Torture, humiliation, coerced confessions and hunger appear to be “fundamental characteristics” of the North Korean pre-trial detention system, Human Rights Watch (HRW) said on Monday, citing testimony from former officials and detainees held in the country since Kim Jong Un took power in 2011.
HRW’s 88-page report adds to the documentation of widespread rights abuses in North Korea’s opaque criminal justice system by United Nations investigators, who in 2014 said the country’s supreme leader, Kim, and its security chiefs should face justice for ordering systematic torture, starvation and killings that were comparable with Nazi-era atrocities.

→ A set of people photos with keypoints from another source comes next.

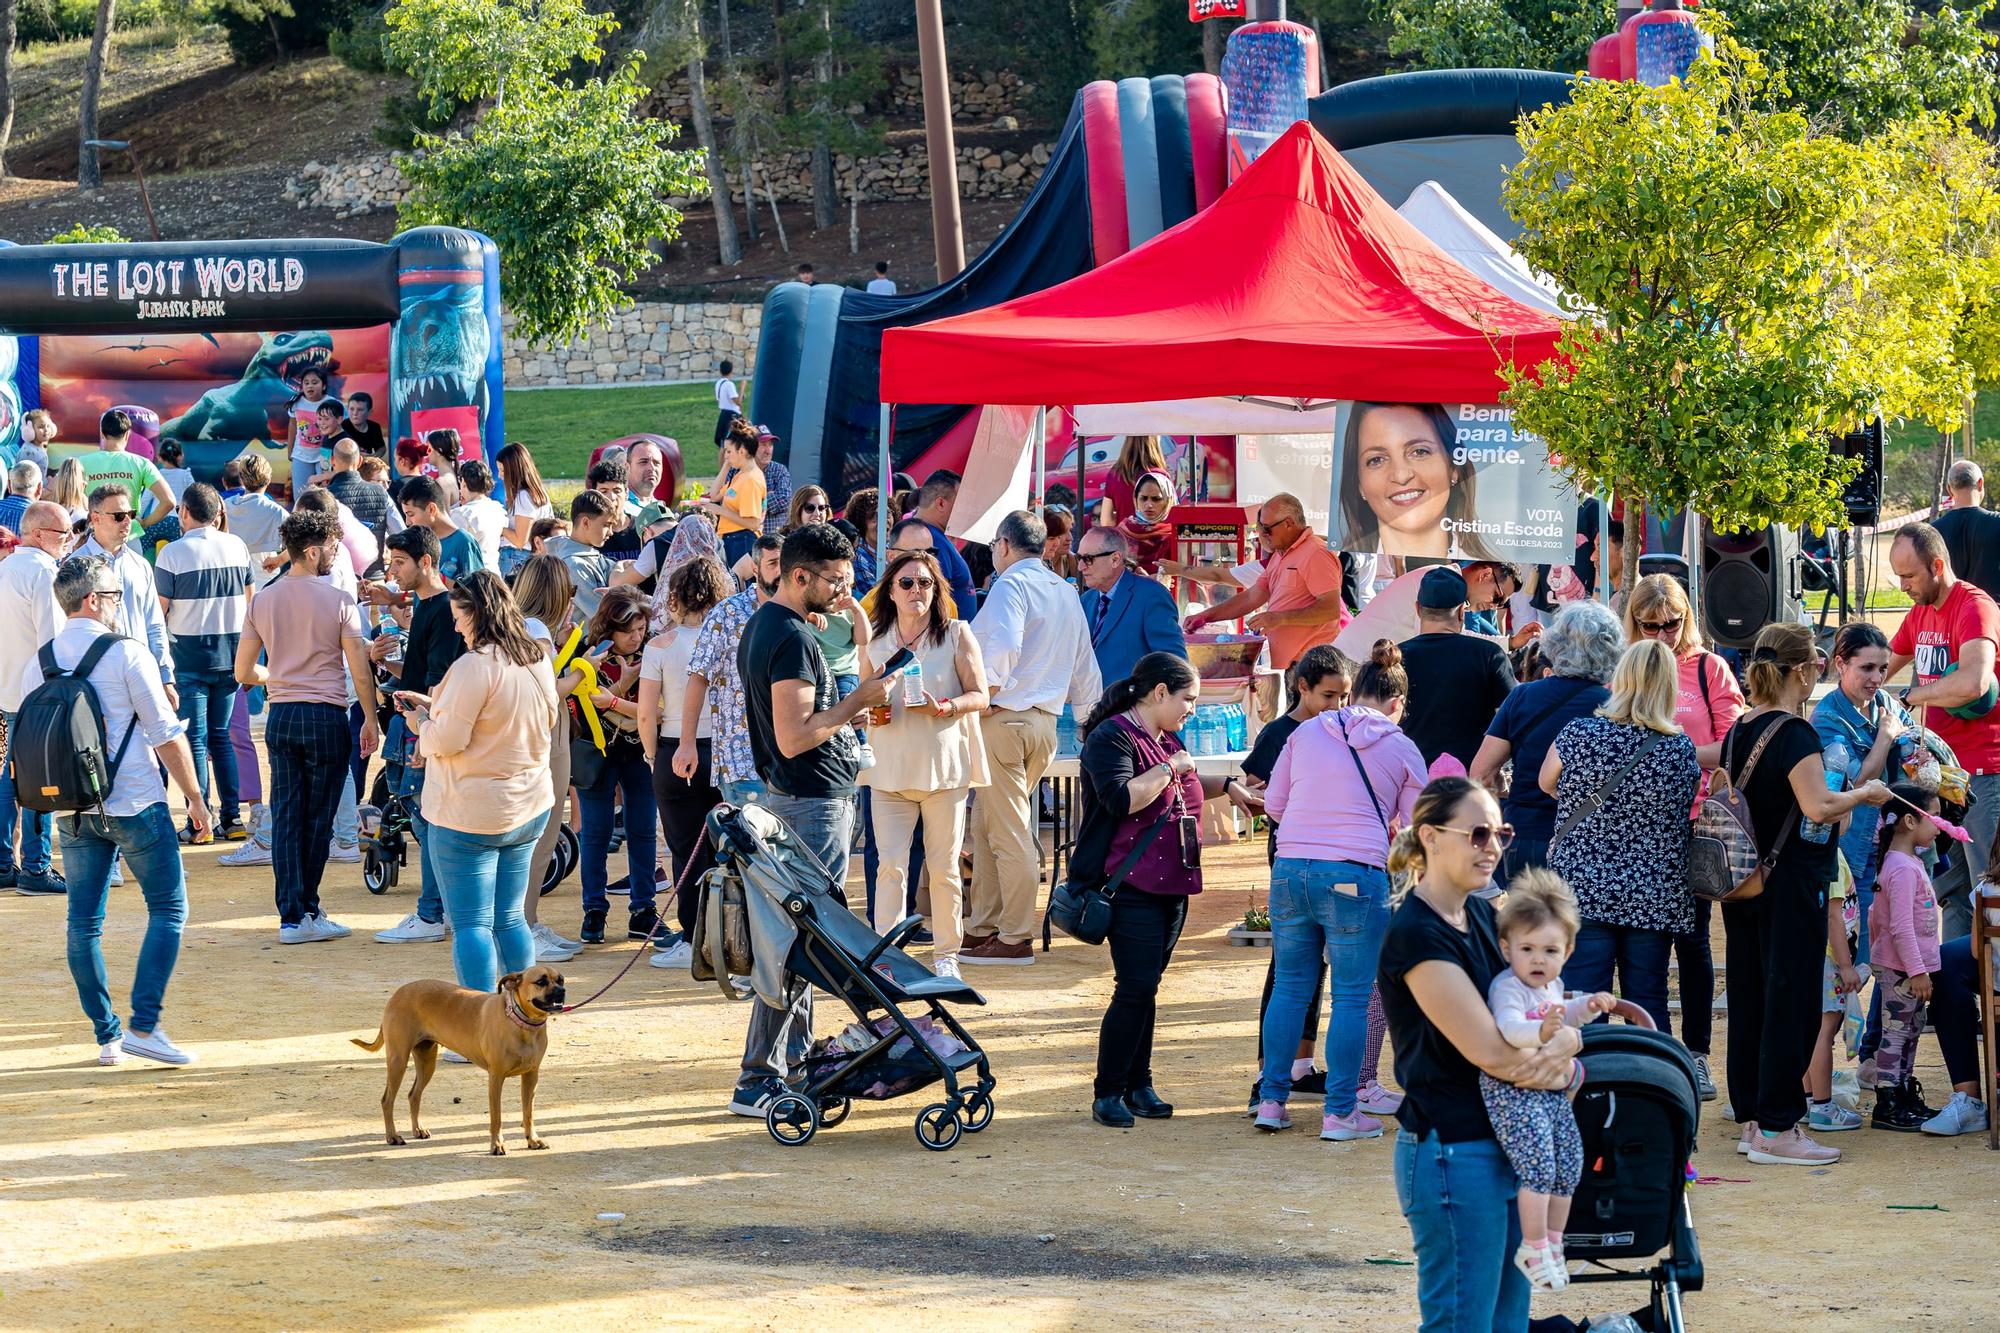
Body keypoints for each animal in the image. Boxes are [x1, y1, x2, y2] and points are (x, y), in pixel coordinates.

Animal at [352, 964, 568, 1152]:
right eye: (541, 981)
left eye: (561, 979)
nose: (562, 990)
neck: (520, 1024)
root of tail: (398, 993)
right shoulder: (496, 1078)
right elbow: (496, 1117)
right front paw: (496, 1144)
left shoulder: (531, 1077)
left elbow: (528, 1113)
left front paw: (533, 1140)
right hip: (398, 1060)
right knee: (387, 1100)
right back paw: (392, 1136)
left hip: (426, 1062)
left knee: (414, 1095)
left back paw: (418, 1129)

The report drew on interviews from eight former government officials and 22 former detainees – one of whom told the United-States based group that detainees were treated as if they were “worth less than an animal” and “that’s what you end up becoming”.
“North Korea’s pretrial detention and investigation system is arbitrary, violent, cruel, and degrading,” said Brad Adams, HRW’s Asia director.
“North Koreans say they live in constant fear of being caught in a system where official procedures are usually irrelevant, guilt is presumed, and the only way out is through bribes and connections,” he said.
All detainees interviewed for the report told HRW they were forced to sit still on the floor, kneeling or with their legs crossed, fists or hands on their laps, heads down, and with their eyes directed to the floor, for seven to eight hours a day or in some cases 13-16 hours. If a prisoner moved, guards punished the person or ordered collective punishment for all detainees.